• **Work required**:
Scan the records and identify every line in which the string "down" occurs, then return those lines.

• **Data for the task**:

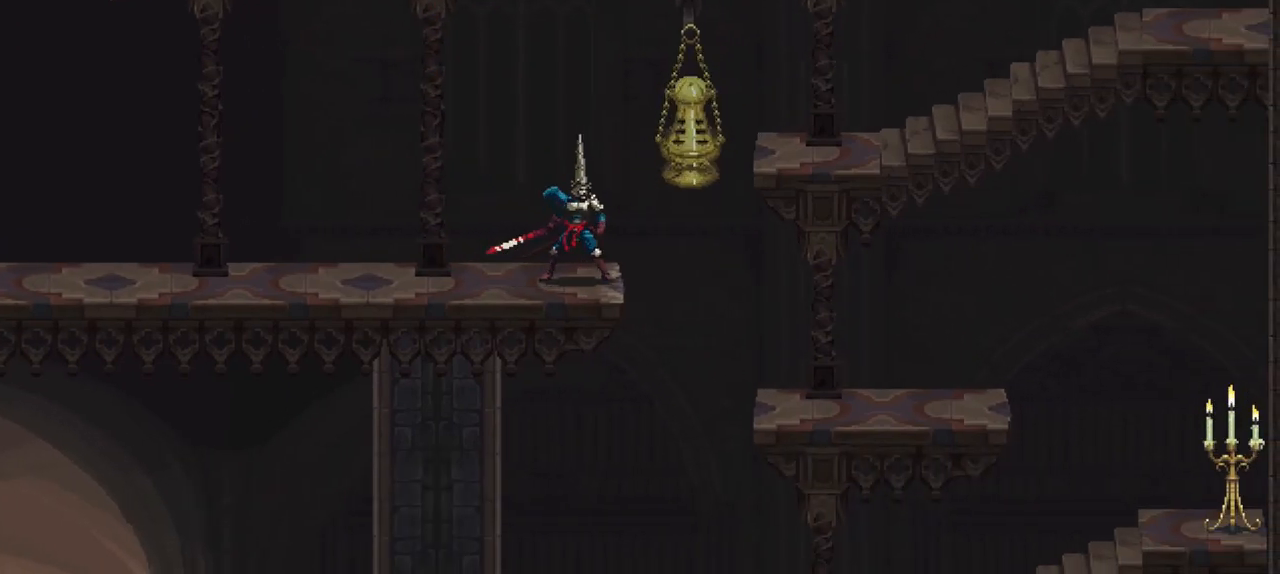
{"dt_ms": 500, "buttons": [], "left_stick": "left", "right_stick": "center", "events": [[33, "left_stick", "left"]]}
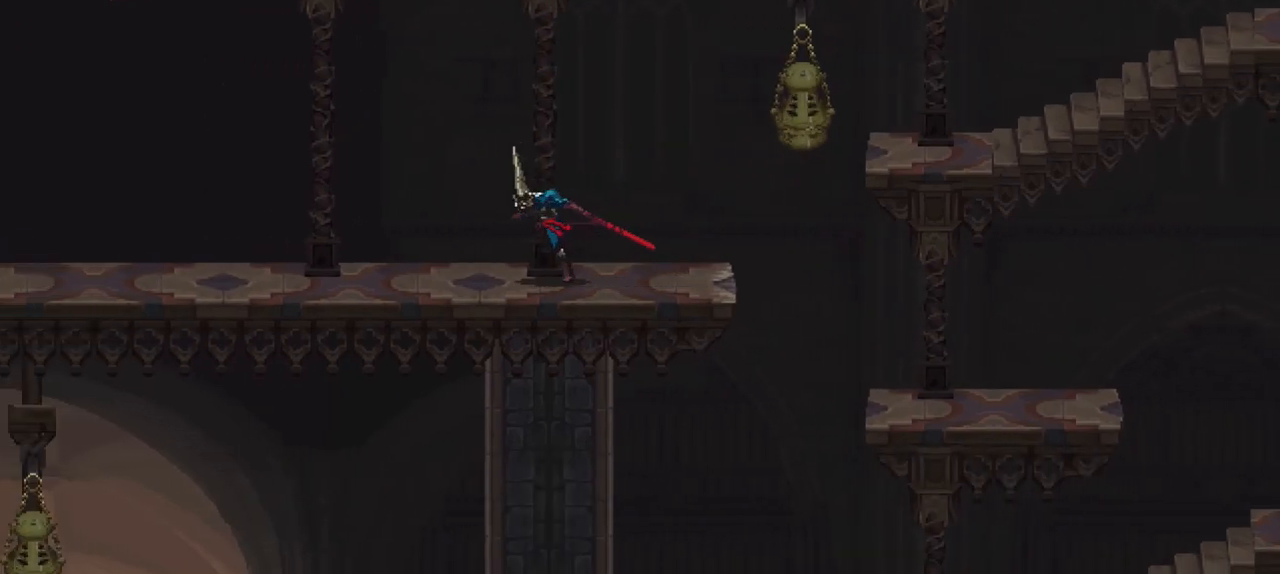
{"dt_ms": 500, "buttons": [], "left_stick": "center", "right_stick": "center", "events": [[467, "left_stick", "center"]]}
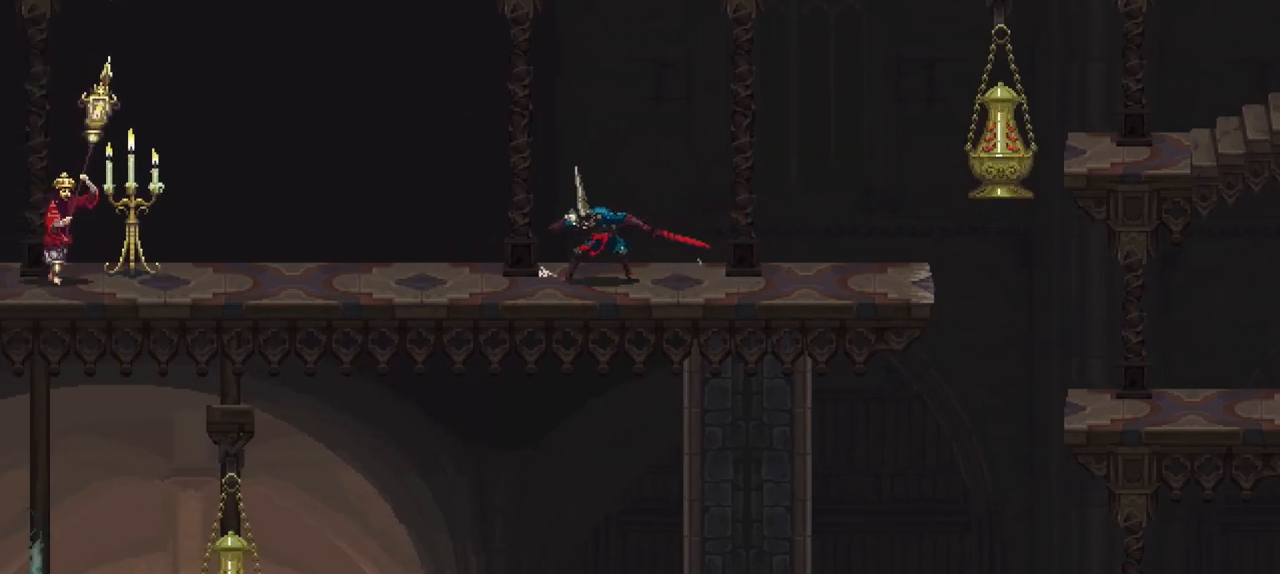
{"dt_ms": 500, "buttons": ["X"], "left_stick": "left", "right_stick": "center", "events": [[433, "left_stick", "left"], [500, "X", "down"]]}
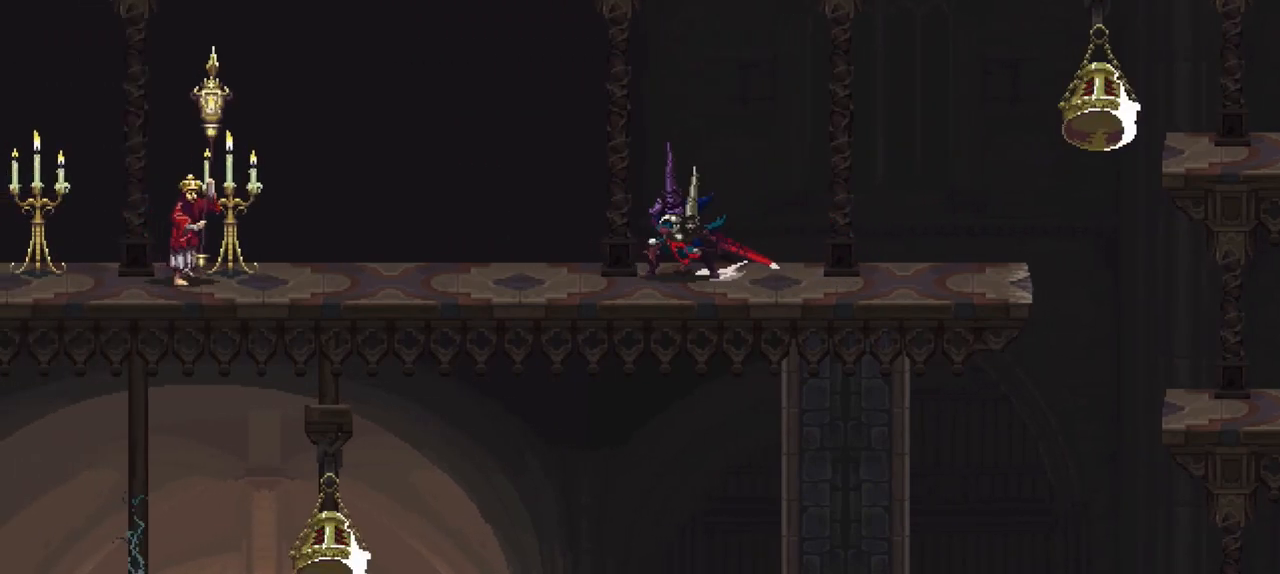
{"dt_ms": 500, "buttons": [], "left_stick": "center", "right_stick": "center", "events": [[33, "R1", "down"], [400, "R1", "up"], [400, "X", "up"], [500, "left_stick", "center"]]}
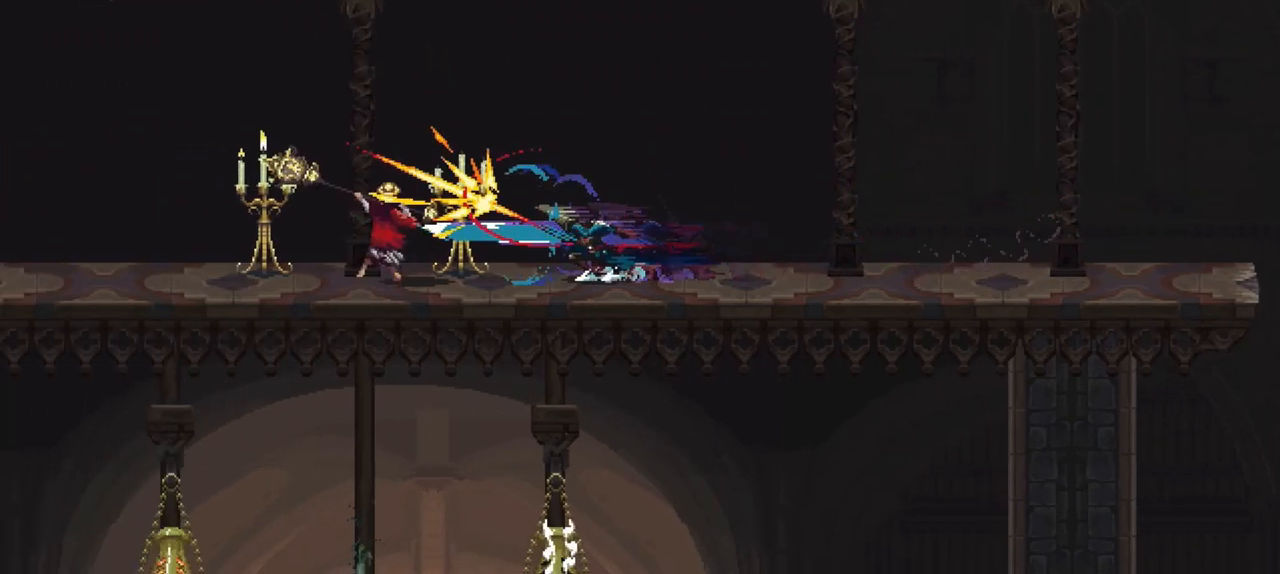
{"dt_ms": 500, "buttons": [], "left_stick": "center", "right_stick": "center", "events": []}
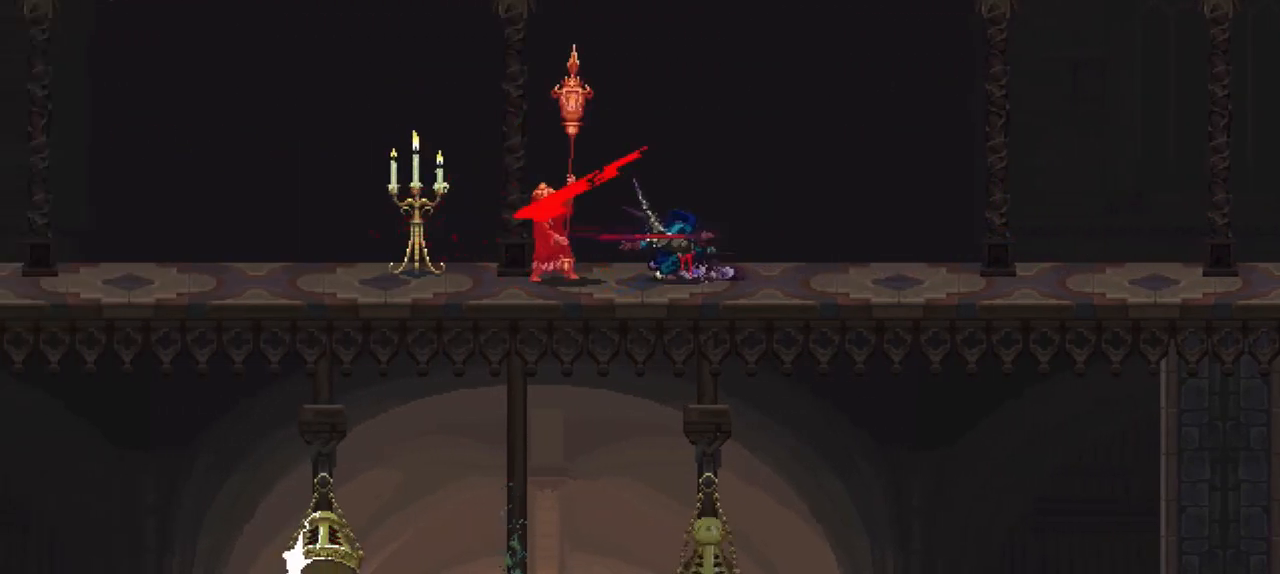
{"dt_ms": 1000, "buttons": [], "left_stick": "center", "right_stick": "center", "events": [[433, "R1", "down"], [600, "R1", "up"]]}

• **Your response**:
{"dt_ms": 500, "buttons": ["X"], "left_stick": "left", "right_stick": "center", "events": [[433, "left_stick", "left"], [500, "X", "down"]]}
{"dt_ms": 500, "buttons": [], "left_stick": "center", "right_stick": "center", "events": [[33, "R1", "down"], [400, "R1", "up"], [400, "X", "up"], [500, "left_stick", "center"]]}
{"dt_ms": 1000, "buttons": [], "left_stick": "center", "right_stick": "center", "events": [[433, "R1", "down"], [600, "R1", "up"]]}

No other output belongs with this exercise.